There's no doubt about it...the stay-at-home advisory is really starting to get old for a lot of people.

There has been nothing in our lifetimes to compare with it. Not since World War II has the entire country, at every level, been so disrupted for so long, with no idea when we would be able to "get back to normal." After 9/11, flights were grounded for days and fear was palpable in the air. Some things, such as traveling by air, were changed permanently. But this is different. This is a silent adversary that spreads everywhere, can't be seen or felt, keeps changing shape, and potentially threatens everyone who breathes.

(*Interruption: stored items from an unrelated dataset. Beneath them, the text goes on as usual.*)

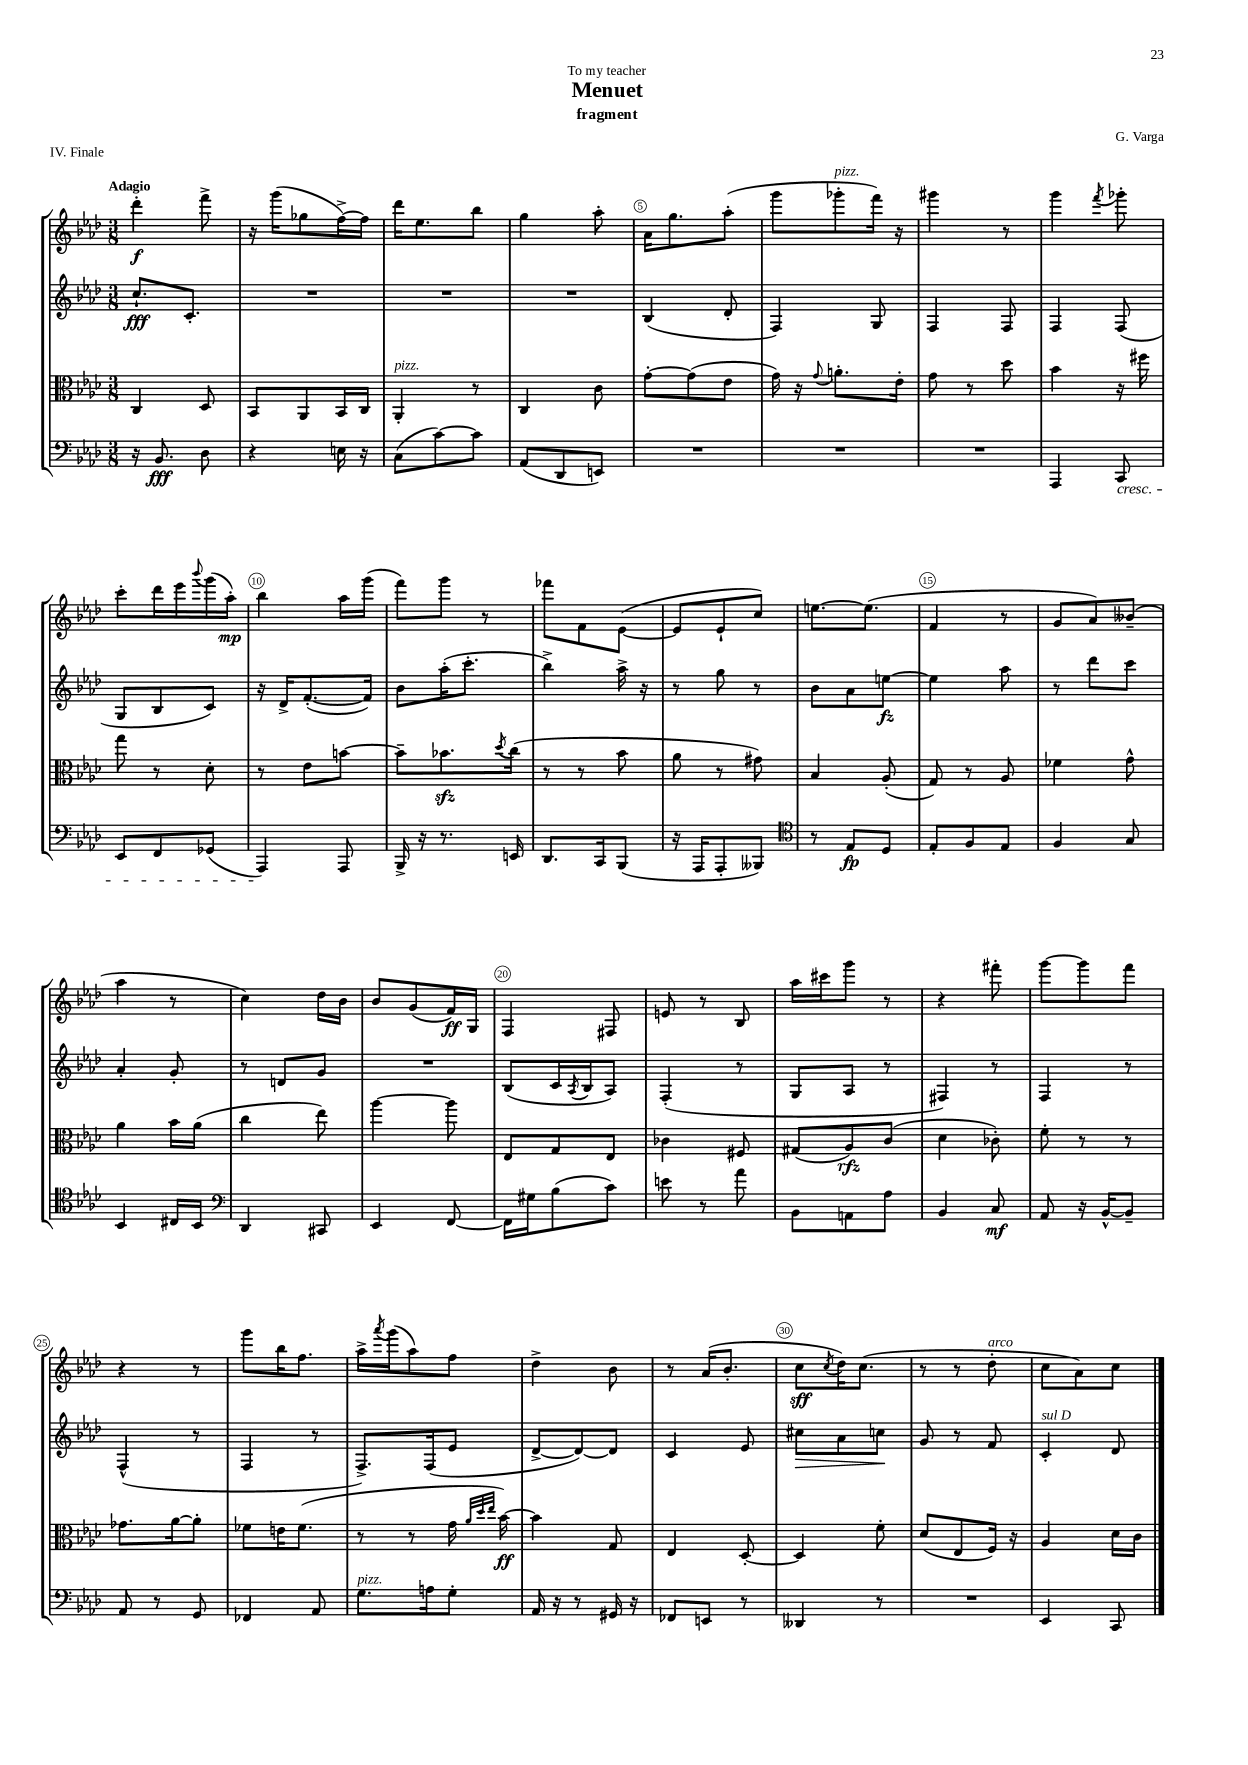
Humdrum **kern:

**kern	**dynam	**kern	**dynam	**kern	**dynam	**kern	**dynam
*part4	*part4	*part3	*part3	*part2	*part2	*part1	*part1
*staff4	*staff4	*staff3	*staff3	*staff2	*staff2	*staff1	*staff1
*clefF4	*	*clefC3	*	*clefG2	*	*clefG2	*
*k[b-e-a-d-]	*	*k[b-e-a-d-]	*	*k[b-e-a-d-]	*	*k[b-e-a-d-]	*
*M3/8	*	*M3/8	*	*M3/8	*	*M3/8	*
=1	=1	=1	=1	=1	=1	=1	=1
!	!	!	!	!	!	!LO:TX:a:B:t=Adagio	!
16r	.	4C/	.	8.cc`/L	fff	4ddd-'\	f
8.BB-/	fff	.	.	.	.	.	.
.	.	.	.	8.c'/J	.	.	.
8D-\	.	8D-/	.	.	.	8fff^\	.
=2	=2	=2	=2	=2	=2	=2	=2
4r	.	8BB-/L	.	4.r	.	16r	.
.	.	.	.	.	.	(16ggg\KL	.
.	.	8AA-/	.	.	.	8gg-X\	.
16En\	.	16BB-/L	.	.	.	[16ff^\L)	.
16r	.	16C/JJ	.	.	.	16ff\JJ]	.
=3	=3	=3	=3	=3	=3	=3	=3
!	!	!LO:TX:a:i:t=pizz.	!	!	!	!	!
(8C\L	.	4AA-'/	.	4.r	.	16ddd-\KL	.
.	.	.	.	.	.	8.ee-\	.
[8c\)	.	.	.	.	.	.	.
8c\J]	.	8r	.	.	.	8bb-\J	.
=4	=4	=4	=4	=4	=4	=4	=4
(8AA-/L	.	4C/	.	4.r	.	4gg\	.
8DD-/	.	.	.	.	.	.	.
8EEn/J)	.	8c\	.	.	.	8aa-'\	.
=5	=5	=5	=5	=5	=5	=5	=5
4.r	.	[8g'\L	.	(4B-/	.	16a-\KL	.
.	.	.	.	.	.	8.gg\	.
.	.	(8g\]	.	.	.	.	.
.	.	8e-\J	.	8d-'/	.	(8aa-'\J	.
=6	=6	=6	=6	=6	=6	=6	=6
4.r	.	16g\)	.	4F/)	.	8ggg\L	.
.	.	16r	.	.	.	.	.
.	.	8qqg/	.	.	.	.	.
!	!	!	!	!	!	!LO:TX:a:i:t=pizz.	!
.	.	8.an'\L	.	.	.	8ggg-X'\	.
.	.	.	.	8G/	.	16fff\Jk)	.
.	.	16e-'\Jk	.	.	.	16r	.
=7	=7	=7	=7	=7	=7	=7	=7
4.r	.	8g\	.	4F/	.	4ggg#X\	.
.	.	8r	.	.	.	.	.
.	.	8dd-\	.	8F/	.	8r	.
=8	=8	=8	=8	=8	=8	=8	=8
4AAA-/	.	4b-\	.	4F/	.	4ggg\	.
.	.	.	.	.	.	8qfff/	.
!LO:TX:b:i:t=cresc.	!	!	!	!	!	!	!
8CC/	.	16r	.	(8F/	.	8ggg-X'\	.
.	.	16ff#X\	.	.	.	.	.
!!LO:LB:g=z
=9	=9	=9	=9	=9	=9	=9	=9
8EE-/L	.	8gg\	.	8G/L	.	8ccc'\L	.
8FF/	.	8r	.	8B-/	.	16ddd-\L	.
.	.	.	.	.	.	16eee-\	.
.	.	.	.	.	.	8qqbbb-/	.
(8GG-X/J	.	8d-'\	.	8c/J)	.	(16ggg\	.
.	.	.	.	.	.	16aa-'\JJ)	mp
=10	=10	=10	=10	=10	=10	=10	=10
4AAA-/)	.	8r	.	16r	.	4bb-\	.
.	.	.	.	16d-^/KL	.	.	.
.	.	8e-\L	.	([8.f'/	.	.	.
8AAA-/	.	[8bn\J	.	.	.	16aa-\LL	.
.	.	.	.	16f/Jk])	.	(16ggg\JJ	.
=11	=11	=11	=11	=11	=11	=11	=11
16BBB-^/	.	8b~\L]	.	8b-\L	.	8fff\L)	.
16r	.	.	.	.	.	.	.
8.r	.	8.b-Xzz\	.	(16aa-'\K	.	8ggg\J	.
.	.	.	.	8.ccc'\J	.	.	.
.	.	.	.	.	.	8r	.
.	.	8qdd-/	.	.	.	.	.
16EEn/	.	(16cc\Jk	.	.	.	.	.
=12	=12	=12	=12	=12	=12	=12	=12
8.DD-/L	.	8r	.	4bb-^\)	.	8fff-X\L	.
.	.	8r	.	.	.	8f\	.
16CC/k	.	.	.	.	.	.	.
(8BBB-/J	.	8b-\	.	16aa-^\	.	([8e-\J	.
.	.	.	.	16r	.	.	.
=13	=13	=13	=13	=13	=13	=13	=13
16r	.	8a-\	.	8r	.	8e-/L]	.
16AAA-/KL	.	.	.	.	.	.	.
8AAA-'/	.	8r	.	8gg\	.	8e-`/	.
8BBB--X/J)	.	8g#X\)	.	8r	.	8cc/J)	.
=14	=14	=14	=14	=14	=14	=14	=14
*clefC4	*	*	*	*	*	*	*
8r	.	4B-/	.	8b-\L	.	[8.een\L	.
8E-/L	fp	.	.	8a-\	.	.	.
.	.	.	.	.	.	(8.ee\J]	.
8D-/J	.	(8A-'/	.	[8een\J	fz	.	.
=15	=15	=15	=15	=15	=15	=15	=15
8E-'/L	.	8G/)	.	4ee\]	.	4f/	.
8F/	.	8r	.	.	.	.	.
8E-/J	.	8A-/	.	8aa-\	.	8r	.
=16	=16	=16	=16	=16	=16	=16	=16
4F/	.	4f-X\	.	8r	.	8g/L	.
.	.	.	.	8ddd-\L	.	8a-/)	.
8G/	.	8g^^\	.	8ccc\J	.	(8b--X~/J	.
!!LO:LB:g=z
=17	=17	=17	=17	=17	=17	=17	=17
4BB-/	.	4a-\	.	4a-'/	.	4aa-\	.
16C#X/LL	.	16b-\LL	.	8g'/	.	8r	.
16BB-/JJ	.	(16a-\JJ	.	.	.	.	.
=18	=18	=18	=18	=18	=18	=18	=18
*clefF4	*	*	*	*	*	*	*
4DD-/	.	4cc\	.	8r	.	4cc\)	.
.	.	.	.	8dn/L	.	.	.
8CC#X/	.	8ee-\)	.	8g/J	.	16dd-\LL	.
.	.	.	.	.	.	16b-\JJ	.
=19	=19	=19	=19	=19	=19	=19	=19
4EE-/	.	[4aa-\	.	4.r	.	8b-/L	.
.	.	.	.	.	.	(8g/	.
[8FF/	.	8aa-\]	.	.	.	16f/L)	ff
.	.	.	.	.	.	16G/JJ	.
=20	=20	=20	=20	=20	=20	=20	=20
16FF\LL]	.	8E-/L	.	(8B-/L	.	4F/	.
16G#X\J	.	.	.	.	.	.	.
(8B-\	.	8G/	.	16c/L	.	.	.
.	.	.	.	8qA-/	.	.	.
.	.	.	.	16B-/J	.	.	.
8c\J)	.	8E-/J	.	8A-/J)	.	8F#X/	.
=21	=21	=21	=21	=21	=21	=21	=21
8en\	.	4c-X\	.	(4F'/	.	8en/	.
8r	.	.	.	.	.	8r	.
8a-\	.	8F#X/	.	8r	.	8B-/	.
=22	=22	=22	=22	=22	=22	=22	=22
8BB-\L	.	(8G#X/L	.	8G/L	.	16aa-\LL	.
.	.	.	.	.	.	16ccc#X\J	.
8AAn\	.	8A-/)	rfz	8A-/J	.	8ggg\J	.
8A-\J	.	(8c/J	.	8r	.	8r	.
=23	=23	=23	=23	=23	=23	=23	=23
4BB-/	.	4d-\	.	4F#X/)	.	4r	.
8C/	mf	8c-X'\)	.	8r	.	8fff#X'\	.
=24	=24	=24	=24	=24	=24	=24	=24
8AA-/	.	8f'\	.	4F/	.	[8ggg\L	.
16r	.	8r	.	.	.	8ggg\]	.
[16BB-^^/KL	.	.	.	.	.	.	.
8BB-~/J]	.	8r	.	8r	.	8fff\J	.
!!LO:LB:g=z
=25	=25	=25	=25	=25	=25	=25	=25
8AA-/	.	8.g-X\L	.	(4F^^/	.	4r	.
8r	.	.	.	.	.	.	.
.	.	[16a-\k	.	.	.	.	.
8GG/	.	8a-'\J]	.	8r	.	8r	.
=26	=26	=26	=26	=26	=26	=26	=26
4FF-X/	.	8f-X\L	.	4F/	.	8ggg\L	.
.	.	16en\K	.	.	.	16bb-\K	.
.	.	(8.f-\J	.	.	.	8.ff\J	.
8AA-/	.	.	.	8r	.	.	.
=27	=27	=27	=27	=27	=27	=27	=27
!LO:TX:a:i:t=pizz.	!	!	!	!	!	!	!
8.G\L	.	8r	.	8.F^/L)	.	16aa-^\LL	.
.	.	.	.	.	.	8qaaa-/	.
.	.	.	.	.	.	(16ggg\J	.
.	.	8r	.	.	.	8aa-\)	.
16An\k	.	.	.	(16F/k	.	.	.
8G'\J	.	16g\	.	8e-/J	.	8ff\J	.
.	.	32qqa-/LLL	.	.	.	.	.
.	.	32qqdd-/	.	.	.	.	.
.	.	32qqee-/JJJ	.	.	.	.	.
.	.	[16b-\)	ff	.	.	.	.
=28	=28	=28	=28	=28	=28	=28	=28
16AA-/	.	4b-\]	.	[8d-^/L	.	4dd-^\	.
16r	.	.	.	.	.	.	.
8r	.	.	.	8d-/_)	.	.	.
16GG#X/	.	8G/	.	8d-/J]	.	8b-\	.
16r	.	.	.	.	.	.	.
=29	=29	=29	=29	=29	=29	=29	=29
8FF-X/L	.	4E-/	.	4c/	.	8r	.
8EEn/J	.	.	.	.	.	(16a-/KL	.
.	.	.	.	.	.	8.b-'/J	.
8r	.	[8D-'/	.	8e-/	.	.	.
=30	=30	=30	=30	=30	=30	=30	=30
!	!	!	!	!	!LO:HP:b	!	!
4DD--X/	.	4D-/]	.	8cc#X\L	>	8cc\L	sff
.	.	.	.	.	.	8qcc/	.
.	.	.	.	8a-\	.	16dd-\K)	.
.	.	.	.	.	.	(8.cc\J	.
8r	.	8f'\	.	8ccn\J	.	.	.
.	.	.	.	.	]	.	.
=31	=31	=31	=31	=31	=31	=31	=31
4.r	.	(8d-/L	.	8g/	.	8r	.
.	.	8E-/	.	8r	.	8r	.
!	!	!	!	!	!	!LO:TX:a:i:t=arco	!
.	.	16F/Jk)	.	8f/	.	8dd-'\	.
.	.	16r	.	.	.	.	.
=32	=32	=32	=32	=32	=32	=32	=32
!	!	!	!	!LO:TX:a:i:t=sul D	!	!	!
4EE-/	.	4A-/	.	4c'/	.	8cc\L	.
.	.	.	.	.	.	8a-\)	.
8CC/	.	16d-\LL	.	8d-/	.	8cc\J	.
.	.	16c\JJ	.	.	.	.	.
==	==	==	==	==	==	==	==
*-	*-	*-	*-	*-	*-	*-	*-
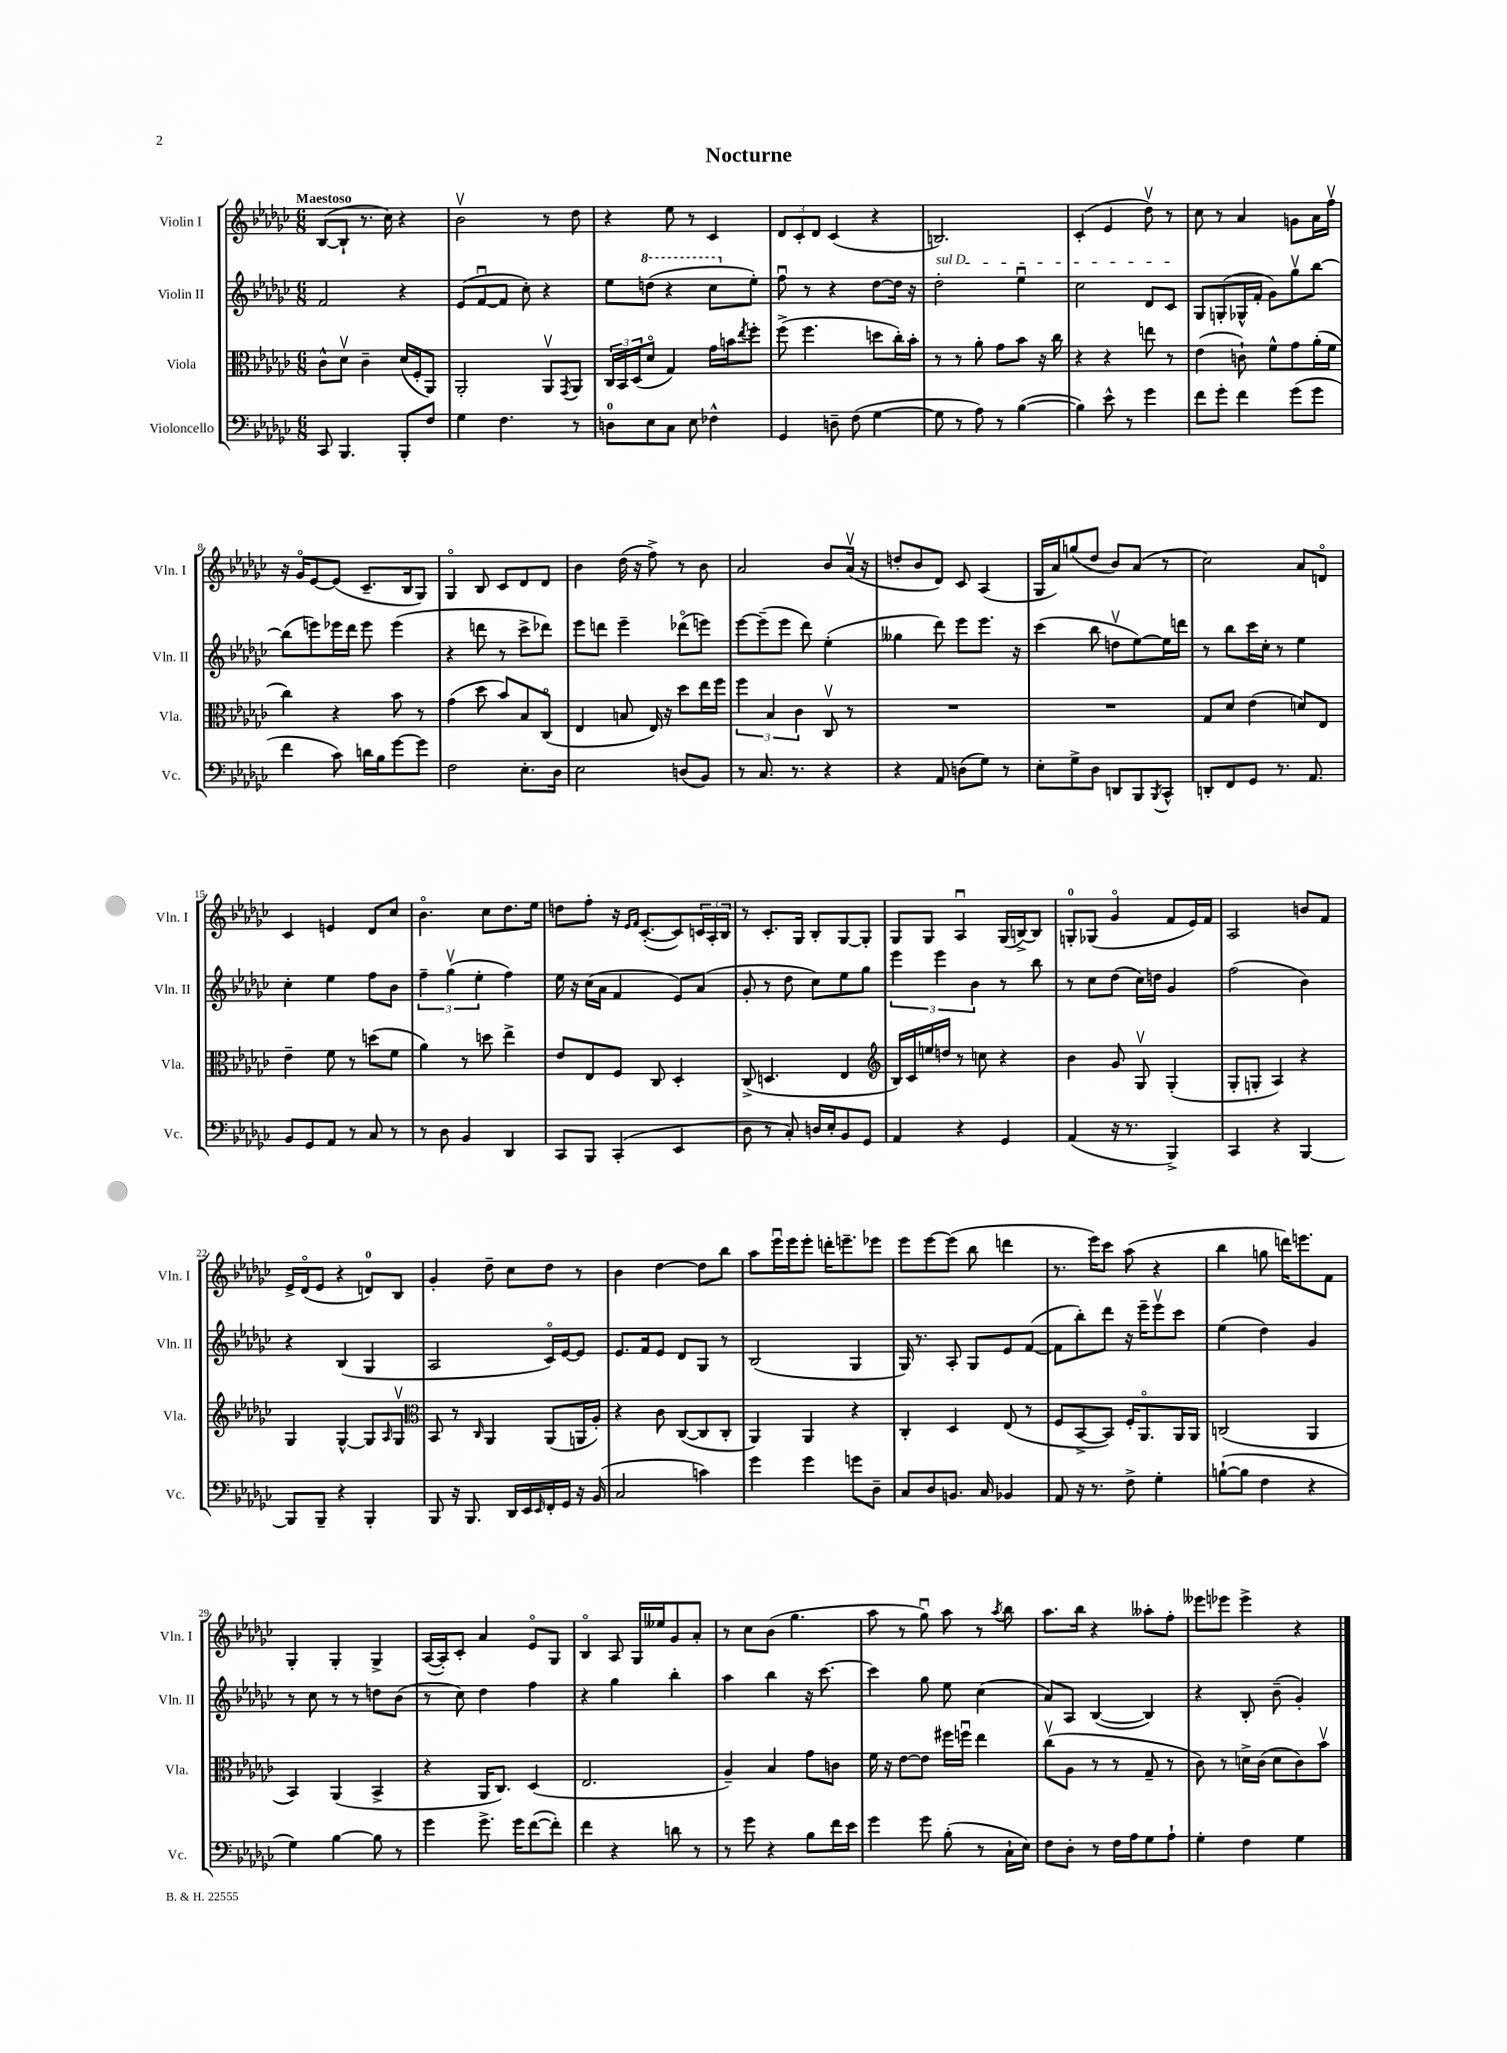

But most people aren't being affected directly by COVID-19. It's hard not to feel impatient, because there is no evidence for what would have happened without the stay-at-home measures and the closing of schools and workplaces and stores. It's hard not to think of that old joke about the man throwing strips of paper out of a train window in Nebraska. Asked by his seatmate what he was doing, the man said he was scaring the elephants away so they wouldn't get on the track and wreck the train.

"But there are no elephants in Nebraska," the puzzled seatmate said.

"You see? Works pretty well, doesn't it?" the man said proudly.

But we know that COVID-19, unlike phantom elephants, is all too real. What we don't know is what our lives will look like from now on, because we can't know for sure that COVID-19 will ever go away. Approximately half the people who are infected have no symptoms at all, but are contagious. They feel fine but they're spreading the virus unknowingly, like COVID Typhoid Marys. With the lack of testing, we don't know how many people have the virus, or had it and recovered, or even how long it's been in the United States. We're adding to our knowledge about who is most at risk from serious complications and why, and how the virus kills the people who die from it. Every day the news is different. We've never done this before. We're "learning on the job," putting together the pieces as we go.

Because of this, stopping the physical distancing precautions and "going back to normal" would be premature, at best, because we have no way of knowing just what we'd be letting ourselves in for.

Meanwhile, our patience is wearing thin. Traffic around Winchendon is scary--everyone is driving very fast when they do go out, and they're going out quite a lot. I see many people out without face masks or coverings. It doesn't help that it's been a cold, raw, slow spring, with temperatures below freezing, cold rain, snow, and dark gloomy days even though May is only a week away and the daffodils are blooming.

Maybe it will help if we don't think in terms of "going back to normal" in the sense of "going back to the way everything used to be." There was a great deal about the old "normal" that needed to change. With everything up in the air, this is our chance to re-make the whole foundation our lives will rest on. Yes, we need school to be back in session, we need our jobs and our incomes back, we need our daily routines. We need to feel secure that we can get food and pay for housing and utilities. But for many of us, life wasn't that great before COVID-19 stopped everything.

This is our chance to think, to imagine, to make plans. We'll be going back, not to "the way things were" but to a "new normal." What do we want that to be? What can we be doing now to make it so?